All of the hardware upgrades we wanted... in 2015

Glass Enterprise Edition 2 checks off plenty of the boxes for what many hoped Glass would evolve into. Some of the changes are obvious ones. A processor, Qualcomm's Snapdragon XR1, which wasn't already out of date before it first launched; a bigger battery and a form-factor more suited to prescription eyewear; maybe most important, a higher resolution camera and an indicator LED for when that camera is actually active.

The key way you interact with Glass, though, hasn't changed. Google is still using an optical display module, and still with the same 640 x 360 resolution. It's suspended just above your right eye: you glance up and slightly across in order to look through it.

Glass Enterprise Edition 2's eyepiece is transparent still: you can see the world through it. However it's still not capable of "real" augmented reality.

AR is about adding digital information to the real world. That might be overlaying game graphics atop physical objects like a table, or inserting navigation instructions into your view of the road ahead. It could be a HoloLens-like shared workspace, with a virtual car engine or a set of holographic lungs that a group of people could all collectively interact with.

Glass still doesn't do any of that. It's not about blending real and digital into one perspective, and it never has been. The AR label attached to it is a misnomer; all that has ever been intended is a hands-free way of accessing the power of your connected smartphone and cloud-based data.

Google's real AR plans are still a mystery

At the same time as Glass went from a skydiving novelty, to a public joke, to an enterprise accessory, Google has also pushed its work on augmented reality. Project Tango, handiwork of the Advanced Technology and Projects (ATAP) group with the company, seemed for a while like its combination of 3D mapping, computer vision, indoor navigation, and more would be the cornerstone of Google's AR product. Only, in late 2017, for those ambitions to fizzle out.

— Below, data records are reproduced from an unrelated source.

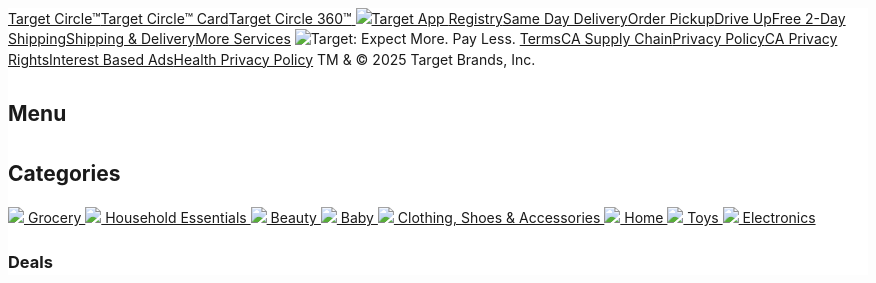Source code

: [Target Circle™](https://www.target.com/circle)[Target Circle™ Card](https://www.target.com/circlecard)[Target Circle 360™](https://www.target.com/l/target-circle-360/-/N-2rguk)[ ![](https://target.scene7.com/is/content/Target/GUEST_77400a3e-7081-4c52-8feb-7126a78353e1?wid=48&qlt=80)Target App ](https://www.target.com/c/target-app/-/N-4th2r)[Registry](https://www.target.com/gift-registry)[Same Day Delivery](https://www.target.com/c/same-day-delivery/-/N-bswkz)[Order Pickup](https://www.target.com/c/order-pickup/-/N-ng0a0)[Drive Up](https://www.target.com/c/drive-up/-/N-9d42z)[Free 2-Day Shipping](https://www.target.com/c/free-2-day-shipping/-/N-49cz6)[Shipping & Delivery](https://www.target.com/c/shipping-order-services/-/N-551st)[More Services](https://www.target.com/c/services/-/N-oq1wk)
![Target: Expect More. Pay Less.](https://target.scene7.com/is/content/Target/GUEST_ca8f1d56-9000-4407-be78-2c33be983dab?wid=1200&qlt=80)
[](https://www.pinterest.com/target)
[](https://www.facebook.com/target)
[](https://www.instagram.com/target)
[](https://www.x.com/Target)
[](https://www.youtube.com/target)
[](https://www.tiktok.com/@target)
[Terms](https://www.target.com/c/terms-conditions/-/N-4sr7l)[CA Supply Chain](https://www.target.com/help/articles/compliances/ca-transparency-in-supply-chains-act)[Privacy Policy](https://www.target.com/c/target-privacy-policy/-/N-4sr7p)[CA Privacy Rights](https://www.target.com/c/target-privacy-policy/-/N-4sr7p#State-Specific%20Privacy%20Information)[](https://www.target.com/guest-privacy)[Interest Based Ads](https://www.target.com/c/interest-based-advertising-privacy-policy/-/N-ztavm)[Health Privacy Policy](https://www.target.com/c/health-policy/-/N-4gc0k)
TM & © 2025 Target Brands, Inc.
## Menu
## Categories
[ ![](https://target.scene7.com/is/image/Target/GUEST_9930b034-392c-4839-a212-8e5071e8520f) Grocery ](https://www.target.com/c/grocery/-/N-5xt1a)[ ![](https://target.scene7.com/is/image/Target/HouseholdEssentials_Tide-200519-1589915606672-210803-1628012933966) Household Essentials ](https://www.target.com/c/household-essentials/-/N-5xsz1)[ ![](https://target.scene7.com/is/image/Target/GUEST_112bc773-50c6-4f0b-8aab-cbef96e55c0a) Beauty ](https://www.target.com/c/beauty/-/N-55r1x)[ ![](https://target.scene7.com/is/image/Target/Baby219475-200305_1583423490259-210803-1628012550597) Baby ](https://www.target.com/c/baby/-/N-5xtly)[ ![](https://target.scene7.com/is/image/Target/GUEST_cd8be924-1632-432c-899c-8a2451841dc5) Clothing, Shoes & Accessories ](https://www.target.com/c/clothing-shoes-accessories/-/N-rdihz)[ ![](https://target.scene7.com/is/image/Target/home138095-180815_1534366815826-210803-1628013298723) Home ](https://www.target.com/c/home/-/N-5xtvd)[ ![](https://target.scene7.com/is/image/Target/GUEST_fd0f2b07-c70d-429d-8400-46d36d2664dd) Toys ](https://www.target.com/c/toys/-/N-5xtb0)[ ![](https://target.scene7.com/is/image/Target/Electronics219475-200305_1583423525490-210803-1628013505239) Electronics ](https://www.target.com/c/electronics/-/N-5xtg6)
### Deals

Into Tango's place stepped ARCore. Cheaper to implement and easier to develop for, it picked up where Tango left off. Since then, although ARCore did get some attention at Google I/O 2019 earlier this month, it still feels much like an afterthought. AR elements in Google Maps are probably the most obvious implementation of the technology, but it's a far cry still from any sort of true augmented reality strategy for consumers.

Glass is still a sideshow

Google isn't selling Glass 2 to consumers. While it may have a $999 price tag attached, the company is only interested in enterprise buyers at the moment. Its applications, too, are focused on work, rather than the consumer slant that got us so excited about the original wearable.

Augmented reality it is not. Neither is it an indicator of any sort as to where Google sees AR progressing. Glass is, and always has been, a phone on your face, and Google's vision of consumer wearable tech, mixed reality, and mass-market applications for the form-factor beyond the smartphone remains cloudy.